La iglesia madre de Montemilone es de 1861, pero guarda algo casi seis siglos más antiguo: la talla de madera de la Madonna del Bosco, llamada también Santa Maria Gloriosa, esculpida probablemente a finales del siglo XIII. El edificio actual, querido por Fernando II de las Dos Sicilias, lo proyectó Nicola Maria Bevilacqua, de Minervino Murge, después de una serie de propuestas descartadas - las actas municipales las recogen una a una - y lo levantaron los hermanos Francesco Saverio y Pasquale Panzini, de Molfetta, sobre una iglesia gótica anterior de la que solo quedan tramos en los muros perimetrales. De aquella iglesia hablan un manuscrito de 1729 y el diccionario del Reino de Nápoles que compuso el abad Francesco Sacco en 1796.
Qué ver
La talla es de hechura tosca y no tiene igual en Basilicata. La Virgen se sienta en el trono y aprieta al Niño contra el pecho; las diademas remiten al arte francés de época post-carolingia y al influjo cluniacense, mientras que las vestiduras y la decoración pintada son bizantinas, igual que la composición, cercana a la Virgen Hodigitria. Bizantina es también la mano del Niño que bendice: índice y corazón abiertos, los demás dedos cerrados.

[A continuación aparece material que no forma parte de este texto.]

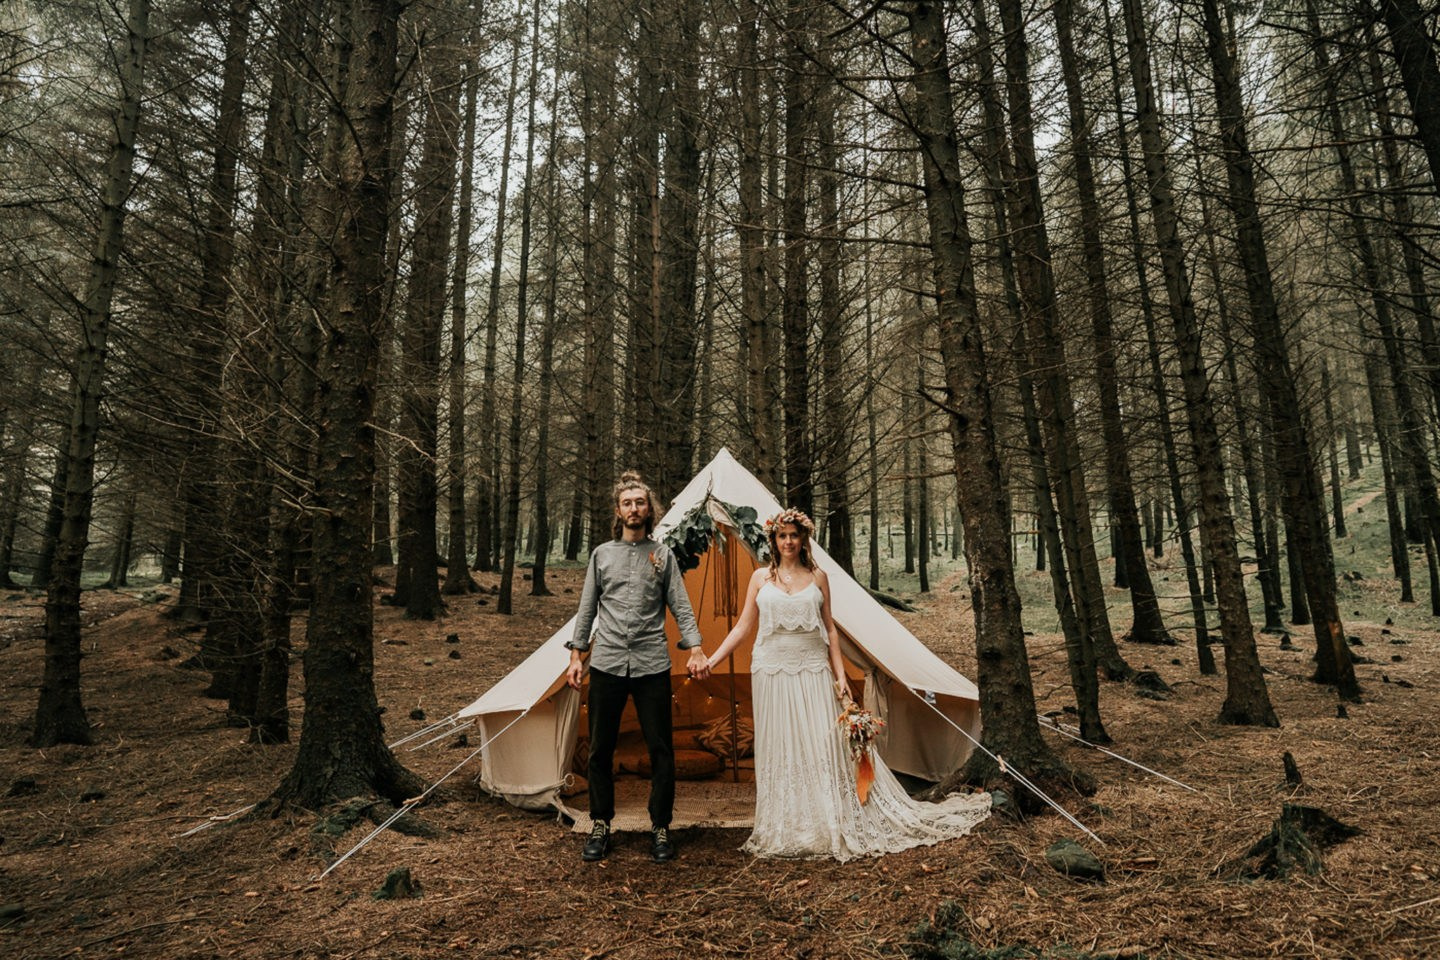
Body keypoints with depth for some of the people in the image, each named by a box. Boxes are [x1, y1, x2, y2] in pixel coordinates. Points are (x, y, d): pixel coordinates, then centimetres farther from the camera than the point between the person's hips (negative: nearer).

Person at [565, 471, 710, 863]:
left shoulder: (663, 555, 7)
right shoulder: (602, 554, 10)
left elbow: (681, 607, 4)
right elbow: (587, 609, 12)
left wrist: (695, 649, -8)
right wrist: (577, 655, 7)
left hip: (652, 666, -1)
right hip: (607, 665, 1)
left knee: (661, 750, 2)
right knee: (600, 750, 7)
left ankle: (660, 828, 17)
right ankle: (600, 826, 24)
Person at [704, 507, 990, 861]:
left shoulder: (818, 577, 4)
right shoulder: (761, 577, 3)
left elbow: (830, 629, 7)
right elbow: (743, 627, 5)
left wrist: (840, 675, 2)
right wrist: (711, 660, -3)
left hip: (812, 672, 0)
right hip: (772, 672, 0)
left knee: (825, 747, 1)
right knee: (779, 751, 7)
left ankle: (837, 824, 15)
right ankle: (786, 831, 20)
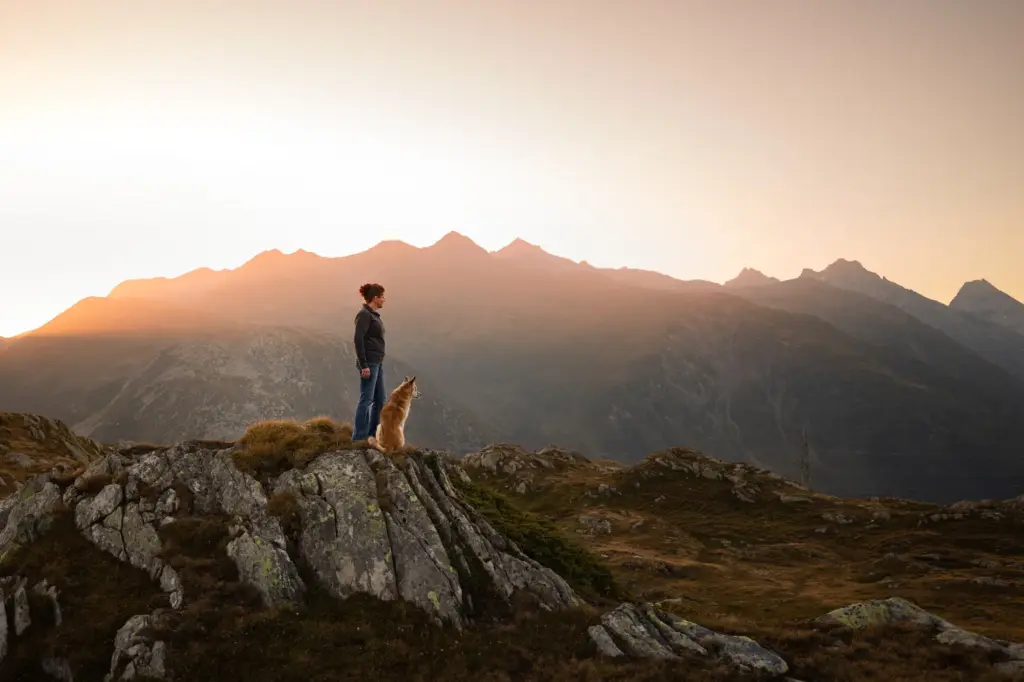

El resto pertenece al siglo XIX y al XX. Planta de cruz latina, nave única con seis capillas laterales - a la derecha santa Rita, san Roque y san Esteban; a la izquierda san Antonio, santa Lucía y la Madonna del Bosco -, pilastras con capiteles jónicos, bóveda de cañón con casetones y cúpula en el crucero. En las cuatro pechinas están los evangelistas, pintados en 1946 por Domenico Pennino, de Avellino, con su hijo Rocco y algunos artesanos del lugar. El ventanal del ábside, de 1939, salió del taller Pizzarini de Bari: Esteban sostiene con la izquierda la palma del martirio y el leccionario, y con la derecha la piedra que lo mató. Detrás del altar mayor está el órgano de tubos de 1934, ampliado cinco años después por voluntad del párroco don Vincenzo Merra.
La visita
La fachada es de piedra caliza de Minervino y los muros perimetrales de piedra en bruto apenas escuadrada: mírenlos antes de entrar, porque ahí sobrevive la iglesia gótica. Dentro, la talla no siempre está en su sitio: durante la fiesta patronal la llevan al santuario de la Gloriosa, fuera del pueblo. De 1904 a 1991 el edificio se rehízo una y otra vez, por los terremotos y para adaptarlo a los cambios de la liturgia.
El consejo de la redacción
Acérquense a la talla y cuenten los dedos de la mano del Niño: dos abiertos y tres cerrados, el gesto de bendición griego y no el latino. Ese detalle sitúa la obra mucho mejor que cualquier fecha.